As in my previous letters to you, I won’t spoil what are perhaps the most important details of the story because my heart is too hell bent on perpetuating this illusion that you exist — After all, what if you read it one day for yourself? How could I live with myself if I robbed you of the ending and the emotions that go with it? — I know it’s silly, but I can’t bring myself to do it. I will say, however, that I was on the edge of my seat, and I think you would be too.
One Final Thought…
I feel compelled to share one additional detail regarding this book… let’s call it a lived life lesson that I regret not being able to share with you… except in this imagined correspondence.
Stories have a way of narrating our lives when we least expect it. The words can mirror our own emotions so completely that they ripple within us, making us feel less alone.
I mentioned earlier that I’ve had this book for decades and that I chose it now for it’s length and it’s title. It was a means to an end. I just wanted to feel your fictitious presence in my life again and despite feeling emotionally rung out from recent events, I didn’t have any aspirations beyond that.
Then, I read this passage…
“After the keen still days of September, the October sun filled the world with mellow warmth. Before Kit’s eyes a miracle took place, for which she was totally unprepared. She stood in the doorway of her uncle’s house and held her breath in wonder. The maple tree in front of the doorstep burned like a gigantic red torch. The oaks along the roadway glowed yellow and bronze. The fields stretched like a carpet of jewels, emerald and topaz and garnet. Everywhere she walked the color shouted and sang around her. The dried brown leaves crackled beneath her feet and gave off a delicious smoky fragrance. No one had ever told her about autumn in New England. The excitement of it beat in her blood. Every morning she woke with a new confidence and buoyancy she could not explain. In October any wonderful unexpected thing might be possible.
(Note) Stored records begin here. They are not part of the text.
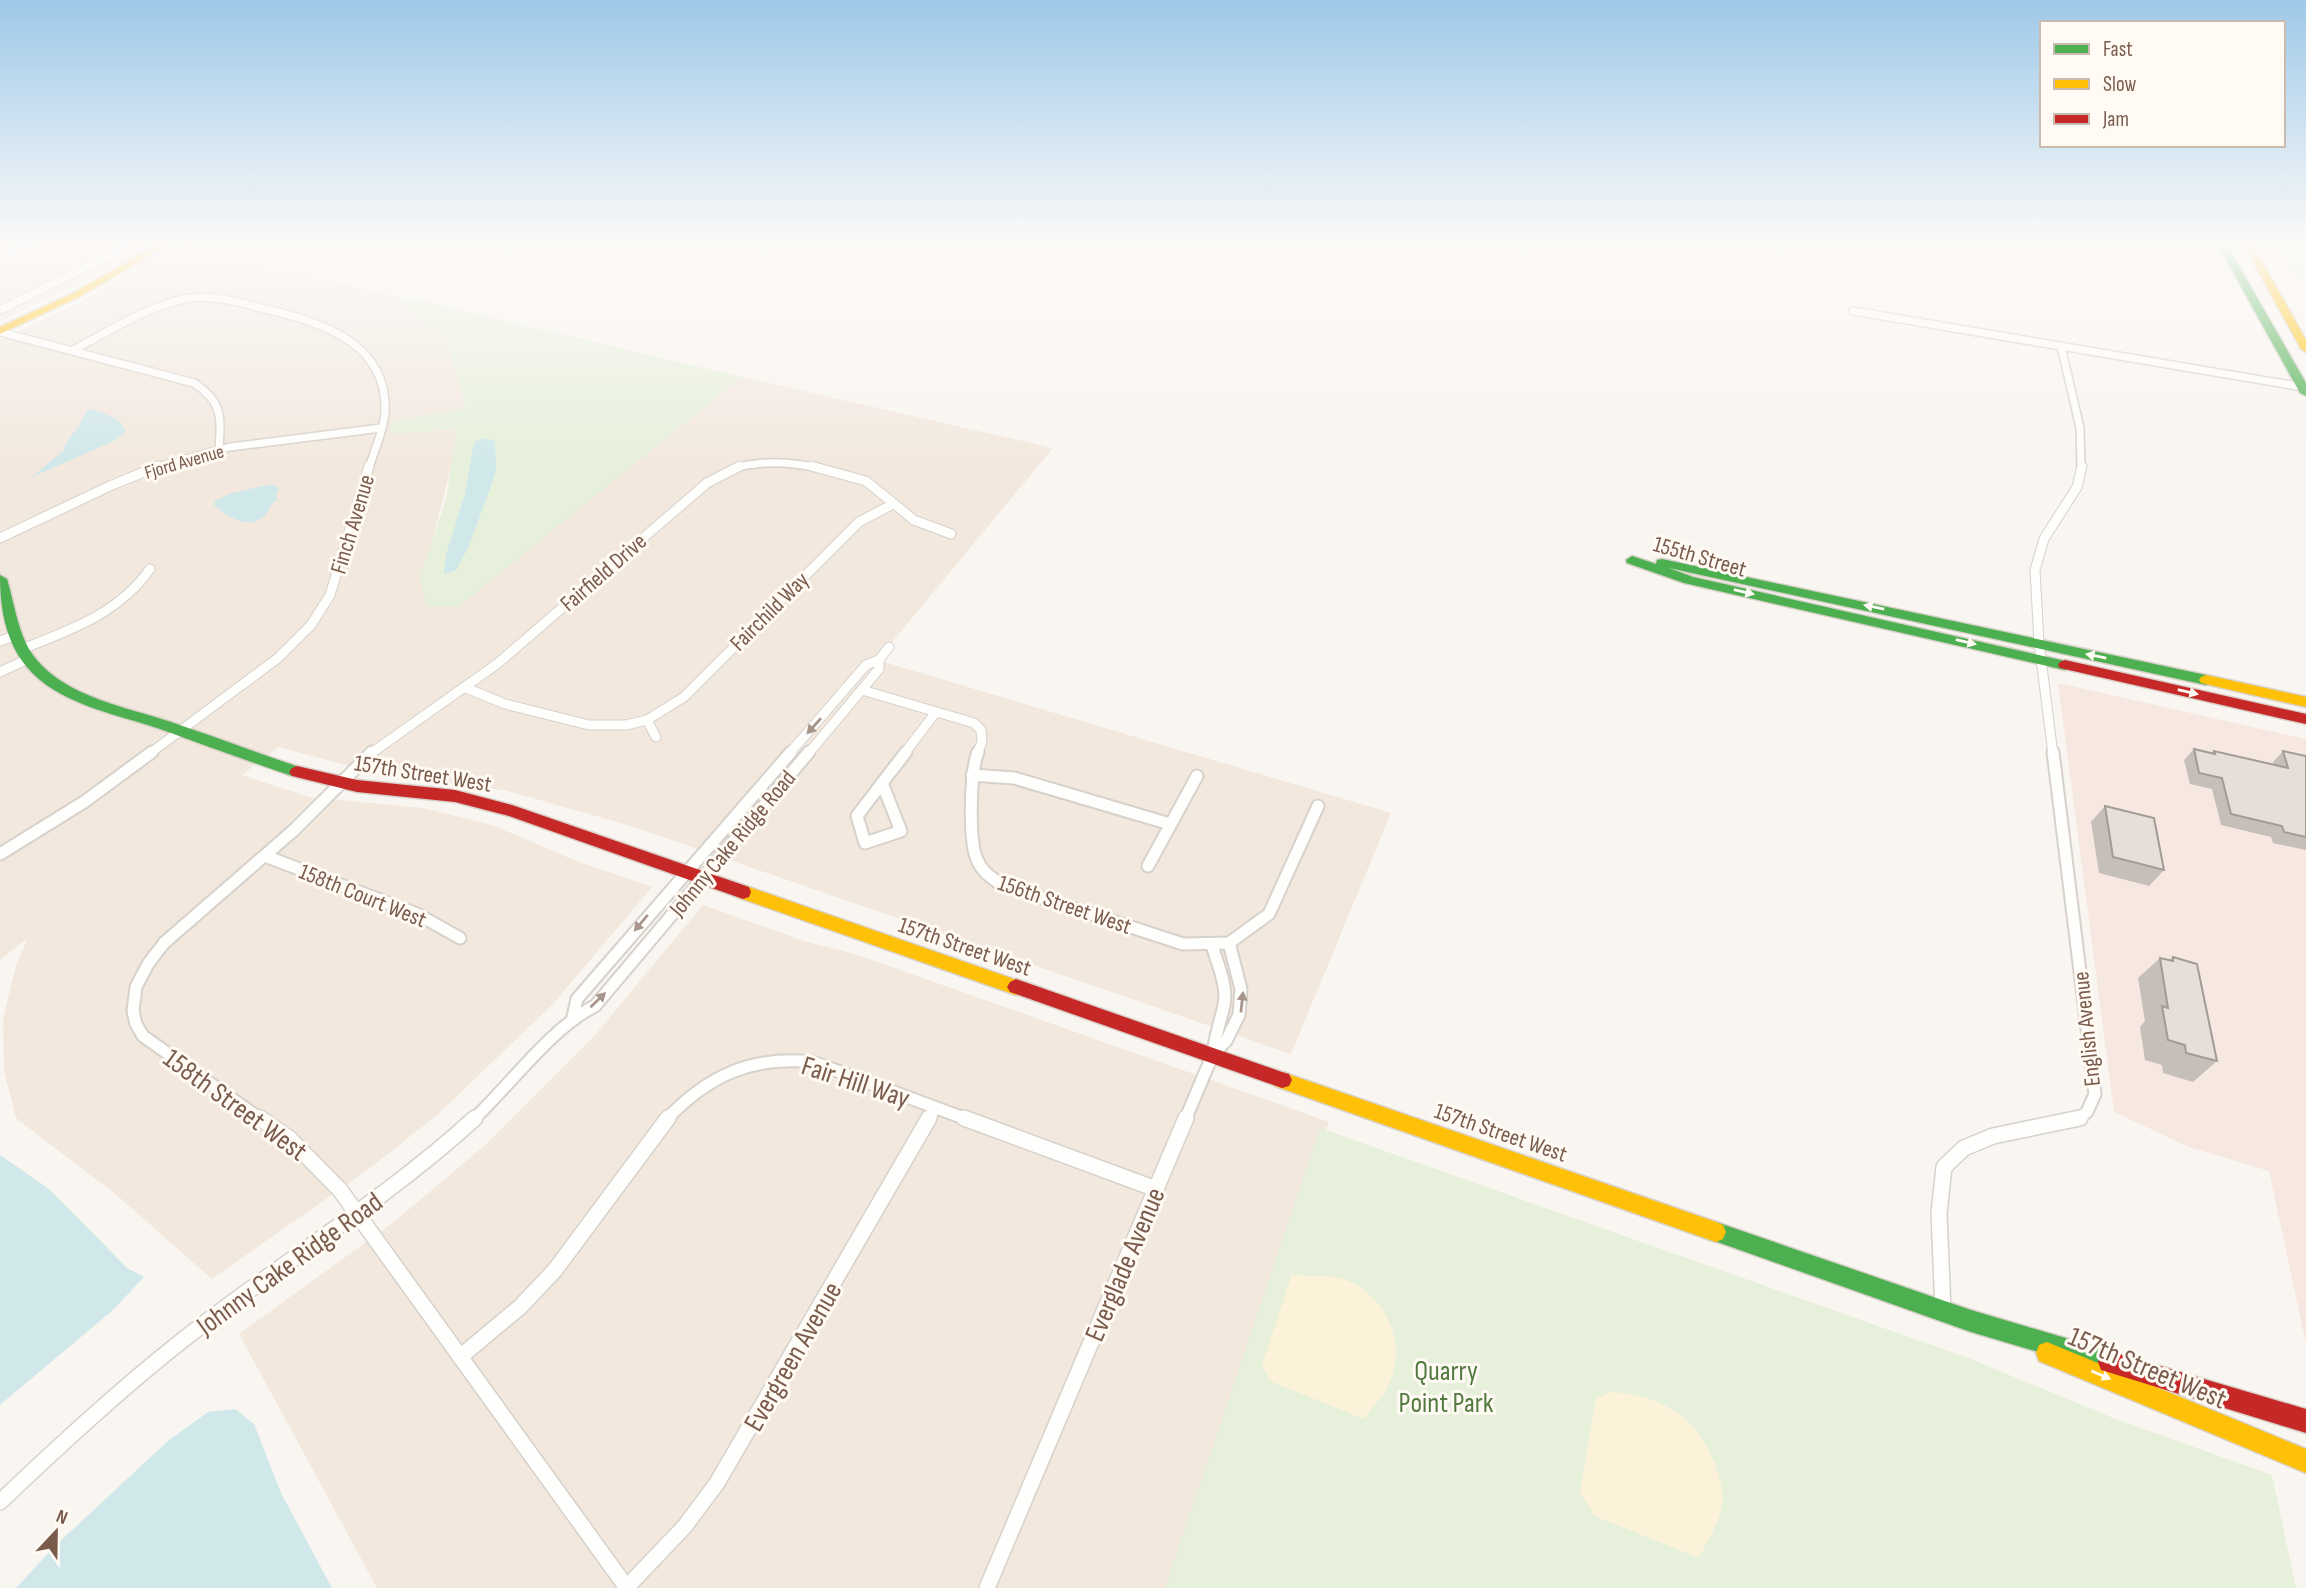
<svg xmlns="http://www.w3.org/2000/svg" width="2306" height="1588" font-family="'Sofia Sans Condensed',sans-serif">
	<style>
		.residential { fill: #f2e8de }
		.commercial { fill: #f6e8e1 }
		.green { fill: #e7f0db }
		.sand { fill: #fbf2d9 }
		.water { fill: #d0e8ea }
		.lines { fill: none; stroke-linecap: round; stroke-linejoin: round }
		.street-far3-casing { stroke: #d7d1cb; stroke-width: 10 }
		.street-far2-casing { stroke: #d7d1cb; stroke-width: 11 }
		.street-far1-casing { stroke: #d7d1cb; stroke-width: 15 }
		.street-casing { stroke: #d7d1cb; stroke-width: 18 }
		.fast-casing { stroke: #d9d2cb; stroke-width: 3 }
		.slow-casing { stroke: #d9d2cb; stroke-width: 3 }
		.jam-casing { stroke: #d9d2cb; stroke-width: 3 }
		.street-far3 { stroke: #fefefd; stroke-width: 7 }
		.street-far2 { stroke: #fefefd; stroke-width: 9 }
		.street-far1 { stroke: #fefefd; stroke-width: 11 }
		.street { stroke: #fefefd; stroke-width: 15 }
		.fast { fill: #4caf50; fill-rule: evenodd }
		.slow { fill: #ffc107; fill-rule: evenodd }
		.jam { fill: #c62828; fill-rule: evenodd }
		.wall { fill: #c6bfb9 }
		.building { fill: #e6ded7; stroke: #a19b96; stroke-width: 2 }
		.oneway { fill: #fffaf3 }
		.oneway2 { fill: #a8958b }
		.labels { text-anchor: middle; stroke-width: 6; stroke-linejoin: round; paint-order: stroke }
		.far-street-label { font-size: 19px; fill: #7a5c4d; stroke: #fffaf3 }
		.street-label { font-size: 23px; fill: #7a5c4d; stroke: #fffaf3 }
		.near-street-label { font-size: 28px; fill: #7a5c4d; stroke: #fffaf3 }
		.near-park-label { font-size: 28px; fill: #537a41; stroke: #fffaf3 }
	</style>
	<rect width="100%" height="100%" fill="#f9f5f0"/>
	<!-- residential -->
	<g class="residential">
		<path d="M0 245H159L0 321Z"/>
		<path d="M180 245 407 299 400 301 447 342 466 408 433 538 419 579 738 376 1053 448 877 660 1391 813 1291 1054 631 826 508 791 365 770 278 747 242 775 309 797 423 808 492 825 574 860 652 887 552 1005 437 1115 369 1169 212 1279 119 1197 16 1118 4 1071 3 1020 16 965 28 938 0 960V340L79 303 138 266Z"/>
		<path d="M703 905 804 941 858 955 1329 1122 1174 1588H377L239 1334 395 1221 484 1146 595 1035Z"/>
	</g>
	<!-- commercial -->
	<path class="commercial" d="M2058 683 2306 739V1344L2269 1171 2189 1147 2114 1112Z"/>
	<!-- green -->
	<g class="green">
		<path d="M2278 245H2306V277L2293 275Z"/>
		<path d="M409 298 742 377 458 607 427 606 419 579 446 500 457 429 389 434 392 421 466 408 447 340 399 301Z"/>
		<path d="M1320 1128 1971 1359 2113 1418 2272 1475 2296 1588H1165Z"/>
	</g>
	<!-- sand -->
	<g class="sand">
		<path d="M1292 1274C1307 1277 1321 1275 1335 1277 1384 1287 1411 1344 1387 1388 1381 1399 1371 1408 1364 1419L1270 1381 1262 1365Z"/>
		<path d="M1610 1392C1661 1394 1699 1419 1716 1467 1720 1479 1724 1491 1722 1504 1719 1525 1708 1539 1699 1558L1595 1516 1580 1493 1596 1399Z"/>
	</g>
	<!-- water -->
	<g class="water">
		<path d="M90 409C103 414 122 416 125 432L116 440 32 477 64 450C66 438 82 428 86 410Z"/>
		<path d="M485 438 495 441 496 469 491 486 468 548 456 570 444 574 446 555 465 494 474 442Z"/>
		<path d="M272 484 279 489 276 494 277 500C270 504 270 508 266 514 251 532 227 517 214 505L215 501 232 493Z"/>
		<path d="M0 1155 49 1189 127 1268 144 1277 114 1309 0 1405Z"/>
		<path d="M235 1409 254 1424 281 1493 332 1588H16L55 1546 168 1441 208 1412Z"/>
	</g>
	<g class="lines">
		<!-- street-far3 casing -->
		<g class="street-far3-casing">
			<g id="street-far3">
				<path d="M0 258 28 245"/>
				<path d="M0 310 123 249 125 245"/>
				<path d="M1853 311 2303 387"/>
				<path d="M0 332 194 383C223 402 221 417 219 449"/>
				<path d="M2061 346 2080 428 2081 468"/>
				<path d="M73 350C110 331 148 305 190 298 217 294 247 305 274 311 327 324 388 346 385 412 384 430 374 451 369 468"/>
				<path d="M154 468 230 447 381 428"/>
				<path d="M734 468C763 460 790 462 819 468"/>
			</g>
		</g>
		<!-- street-far2 casing -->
		<g class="street-far2-casing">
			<g id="street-far2">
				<path d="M811 466 866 481 914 520 951 534"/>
				<path d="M0 538 112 485 159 466"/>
				<path d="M0 641 14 636"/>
				<path d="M22 649C71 630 119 613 150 569"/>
				<path d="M0 672 28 659"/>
				<path d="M466 688 505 704 589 725H626L647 720 684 697 859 522 893 504"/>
				<path d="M862 690 974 723 981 730 982 742 977 754"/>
				<path d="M647 720 656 737"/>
				<path d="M149 754 278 658 311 625 330 595 369 466"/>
				<path d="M370 754 497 664 707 483 740 466"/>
				<path d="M789 754 866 665 879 660 889 647"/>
				<path d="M808 754 879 669V660"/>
				<path d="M904 754 936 712"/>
				<path d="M2053 754 2039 643 2035 570 2044 539 2077 487 2082 466"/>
			</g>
		</g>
		<!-- street-far1 casing -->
		<g class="street-far1-casing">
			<g id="street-far1">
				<path d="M978 752C970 771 969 838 976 857 981 871 990 877 1002 885L1183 944 1229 943 1269 914 1318 806"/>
				<path d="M2053 752 2095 1094 2087 1112 2077 1120"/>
				<path d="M972 775 1014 778 1170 824"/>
				<path d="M882 783 901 831 865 843 857 816Z"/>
				<path d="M882 783 906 752"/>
				<path d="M0 854 84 802 152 752"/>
				<path d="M265 856 417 914 460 938"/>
				<path d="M1148 866 1197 776"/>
				<path d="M1212 945C1217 963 1228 986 1224 1005 1220 1023 1215 1035 1213 1054"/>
				<path d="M573 1017 577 999 791 752"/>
				<path d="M262 1120 143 1036 136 1024 133 1011 136 987 148 964 164 943 294 830 372 752"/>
				<path d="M473 1120C510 1085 552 1027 595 1006L809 752"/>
				<path d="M666 1120C707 1076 753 1055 813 1062L969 1120"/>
				<path d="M928 1120 935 1108"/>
				<path d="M1185 1120 1213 1054 1226 1041 1239 1015 1241 989 1229 943"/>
			</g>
		</g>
		<!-- street casing -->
		<g class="street-casing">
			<g id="street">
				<path d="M260 1118 290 1139 340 1190 627 1588"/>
				<path d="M964 1118 1156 1189"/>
				<path d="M1943 1311 1939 1213 1944 1167 1964 1148 1993 1136 2080 1118"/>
				<path d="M460 1357 520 1307 555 1270 668 1118"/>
				<path d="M0 1502C58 1447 116 1393 179 1343 276 1266 383 1202 475 1118"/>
				<path d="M626 1588 685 1526 717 1483 929 1118"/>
				<path d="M987 1588 1186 1118"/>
			</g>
		</g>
		<!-- fast casing -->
		<g class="fast-casing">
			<g id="fast">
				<path d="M2218 245H2227L2306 383V396L2300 393Z"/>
				<path d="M1632 556 1656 564 1657 560 1662 559 2206 675 2213 680 2206 685 1669 568 1693 577 2070 662 2072 665 2070 668 2065 670 1684 583 1627 563 1626 560Z"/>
				<path d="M0 575 7 579C15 605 18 637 36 659 67 697 126 707 171 722 215 737 258 753 302 768L305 772 302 776H292C248 761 204 745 160 729 116 714 57 704 26 666 5 640 0 607 0 575Z"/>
				<path d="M1716 1222 1971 1310 2109 1351 2117 1354 2120 1362 2117 1370 2109 1373 1971 1332 1709 1239 1706 1232 1709 1225Z"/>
			</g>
		</g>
		<!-- slow casing -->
		<g class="slow-casing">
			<g id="slow">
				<path d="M157 245H168L79 297 0 334V327L73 293Z"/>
				<path d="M2244 245H2253L2306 340V352L2301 349Z"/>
				<path d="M2206 675 2306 697V707L2201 683 2199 680 2201 677Z"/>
				<path d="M743 885 1022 982 1025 987 1022 992 1016 995 737 897 735 892 737 887Z"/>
				<path d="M1282 1072 1716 1222 1723 1225 1726 1232 1723 1239 1716 1242 1275 1086 1272 1080 1275 1074Z"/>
				<path d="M2047 1342 2306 1449V1473L2039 1361 2036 1353 2039 1345Z"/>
			</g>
		</g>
		<!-- jam casing -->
		<g class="jam-casing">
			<g id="jam">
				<path d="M2065 660 2306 714V724L2060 668 2058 665 2060 662Z"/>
				<path d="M297 766 357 780 455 790 512 805 749 887 751 892 749 897 743 899 509 816 455 802 357 792 292 776 289 772 292 768Z"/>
				<path d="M1016 979 1282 1072 1289 1074 1292 1080 1289 1086 1282 1088 1010 992 1007 987 1010 982Z"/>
				<path d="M2109 1351 2306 1409V1433L2101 1370 2098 1362 2101 1354Z"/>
			</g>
		</g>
		<!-- street-far3 -->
		<use href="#street-far3" class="street-far3"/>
		<!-- street-far2 -->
		<use href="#street-far2" class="street-far2"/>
		<!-- street-far1 -->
		<use href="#street-far1" class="street-far1"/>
		<!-- street -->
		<use href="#street" class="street"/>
		<!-- fast -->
		<use href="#fast" class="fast"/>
		<!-- slow -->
		<use href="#slow" class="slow"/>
		<!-- jam -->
		<use href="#jam" class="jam"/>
	</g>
	<!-- wall -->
	<g class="wall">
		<path d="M2194 749 2211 753 2214 751 2273 764V762L2283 751 2306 756V850L2273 843 2271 837 2221 825 2212 789 2190 784 2184 760Z"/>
		<path d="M2105 806 2164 870 2149 886 2099 873 2091 822Z"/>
		<path d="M2173 957 2217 1061 2193 1082 2163 1073 2162 1065 2145 1060 2140 1027 2145 1021 2138 978 2160 958 2169 960Z"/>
	</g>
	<!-- building -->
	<g class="building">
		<path d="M2194 749 2215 754 2214 751 2288 768 2283 751 2306 756V837L2284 832 2282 826 2231 814 2222 778 2199 773Z"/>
		<path d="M2105 806 2154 818 2164 870 2113 857Z"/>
		<path d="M2173 957 2197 964 2217 1061 2186 1053 2185 1045 2168 1040 2162 1006 2168 1008 2160 958 2173 961Z"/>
	</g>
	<!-- one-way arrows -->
	<defs><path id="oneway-solid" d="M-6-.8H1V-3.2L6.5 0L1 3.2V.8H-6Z" transform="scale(1.75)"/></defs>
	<g class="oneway">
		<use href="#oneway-solid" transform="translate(1744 592) rotate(13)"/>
		<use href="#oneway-solid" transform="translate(1874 607) rotate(-168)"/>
		<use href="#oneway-solid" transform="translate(1966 642) rotate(13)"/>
		<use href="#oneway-solid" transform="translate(2096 656) rotate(-168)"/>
		<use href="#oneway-solid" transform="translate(2188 692) rotate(13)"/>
		<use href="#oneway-solid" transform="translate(2101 1375) rotate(23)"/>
	</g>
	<g class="oneway2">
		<use href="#oneway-solid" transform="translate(814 726) rotate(132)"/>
		<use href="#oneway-solid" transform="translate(641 923) rotate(130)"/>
		<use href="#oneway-solid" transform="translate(598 1000) rotate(-44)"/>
		<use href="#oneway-solid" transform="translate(1242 1002) rotate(-84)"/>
	</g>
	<!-- sky -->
	<linearGradient id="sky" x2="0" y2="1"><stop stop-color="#9ec9e9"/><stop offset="0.52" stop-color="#fcfaf8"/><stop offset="1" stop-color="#fcfaf8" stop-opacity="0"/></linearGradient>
	<rect width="2306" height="467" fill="url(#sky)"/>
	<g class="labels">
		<!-- far-street labels -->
		<g class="far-street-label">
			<text transform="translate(184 461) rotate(-16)" y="7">Fjord Avenue</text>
		</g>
		<!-- street labels -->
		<g class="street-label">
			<text transform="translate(352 524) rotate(-73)" y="8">Finch Avenue</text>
			<text transform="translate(1700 556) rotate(16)" y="8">155th Street</text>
			<text transform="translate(603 572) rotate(-41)" y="8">Fairfield Drive</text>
			<text transform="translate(769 611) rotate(-45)" y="8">Fairchild Way</text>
			<text transform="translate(423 773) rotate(9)" y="8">157th Street West</text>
			<text transform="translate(732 843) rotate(-50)" y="8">Johnny Cake Ridge Road</text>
			<text transform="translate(363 895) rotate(22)" y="8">158th Court West</text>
			<text transform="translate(1065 904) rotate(19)" y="8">156th Street West</text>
			<text transform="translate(965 946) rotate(19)" y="8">157th Street West</text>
			<text transform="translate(2086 1029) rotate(-96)" y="8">English Avenue</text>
			<text transform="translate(1501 1132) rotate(19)" y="8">157th Street West</text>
		</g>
		<!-- near-street labels -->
		<g class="near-street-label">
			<text transform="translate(856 1081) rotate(18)" y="10">Fair Hill Way</text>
			<text transform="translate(236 1104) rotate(36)" y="10">158th Street West</text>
			<text transform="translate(289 1263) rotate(-36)" y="10">Johnny Cake Ridge Road</text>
			<text transform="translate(1124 1264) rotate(-67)" y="10">Everglade Avenue</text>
			<text transform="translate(792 1356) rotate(-60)" y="10">Evergreen Avenue</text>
			<text transform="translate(2148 1367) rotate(23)" y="10">157th Street West</text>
		</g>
		<!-- near-park labels -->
		<g class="near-park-label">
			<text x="1446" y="1380">Quarry<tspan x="1446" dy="32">Point Park</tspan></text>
		</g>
	</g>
	<!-- legend -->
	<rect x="2040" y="21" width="245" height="126" fill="#fffaf3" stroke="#cabbb1" stroke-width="2"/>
	<rect x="2054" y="44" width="35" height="10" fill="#4caf50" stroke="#cabbb1" stroke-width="2"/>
	<text x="2103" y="56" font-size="21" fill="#7a5c4d">Fast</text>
	<rect x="2054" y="79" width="35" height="10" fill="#ffc107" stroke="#cabbb1" stroke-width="2"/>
	<text x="2103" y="91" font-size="21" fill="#7a5c4d">Slow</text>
	<rect x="2054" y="114" width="35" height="10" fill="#c62828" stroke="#cabbb1" stroke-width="2"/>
	<text x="2103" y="126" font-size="21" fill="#7a5c4d">Jam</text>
	<!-- north arrow -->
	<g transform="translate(56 1532) rotate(22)" stroke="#fffaf3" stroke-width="5" paint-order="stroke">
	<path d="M0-5L12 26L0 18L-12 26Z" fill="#7a5c4d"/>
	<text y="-10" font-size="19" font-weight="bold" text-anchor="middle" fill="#7a5c4d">N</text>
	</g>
</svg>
As the days grew shorter and colder, this new sense of expectancy increased and her heightened awareness seemed to give new significance to every common thing around her.”
(Speare 146-147)
Until very recently, I felt this same “sense of expectancy” and “wonder” every autumn season. Leaves would burst into color and tumble to the ground, and I would sniff the air like I could smell the next great chapter of my life blowing in on the breeze…
Your father and I first talked about marriage in 2014 during an autumn stroll at a cider mill. We closed on our first house and adopted our first four-legged child (Lola) in the fall of 2016. I began a great job in late September of 2019, and I became a published author in October of 2022…
Autumn is, and has always been, expectation and possibilities. Yet not once, in 35 years, have I heard someone else describe it in those same terms. Kit’s first impression of autumn spoke to my very soul.
Why does this matter? Because a few weeks ago, before I read this book, I recall turning to your father and saying, “I’m not excited about fall this year.” He asked why and I said something like the new beginnings and possibilities I associate with fall feel like they belong to everyone but us this year.
Then I read The Witch of Blackbird Pond.
Irrelevant to the outcome of the story, the purpose of that small passage was to mark time for the reader with the changing of the seasons and yet I still feel like the universe smacked me upside the head with a 67-year-old book. Message received.
My point in telling you this, dear daughter, is that stories aren’t just words on page, or genres on a shelf. They’re testaments to the human experience and opening yourself up to their wisdom through different authors, characters, and perspectives is an education that can’t be replicated by doomscrolling news headlines or socializing online.
I sincerely hope that the next book I choose to read for you, continues to guide me in ways that make me feel closer to you… or knocks some sense into me. I welcome both.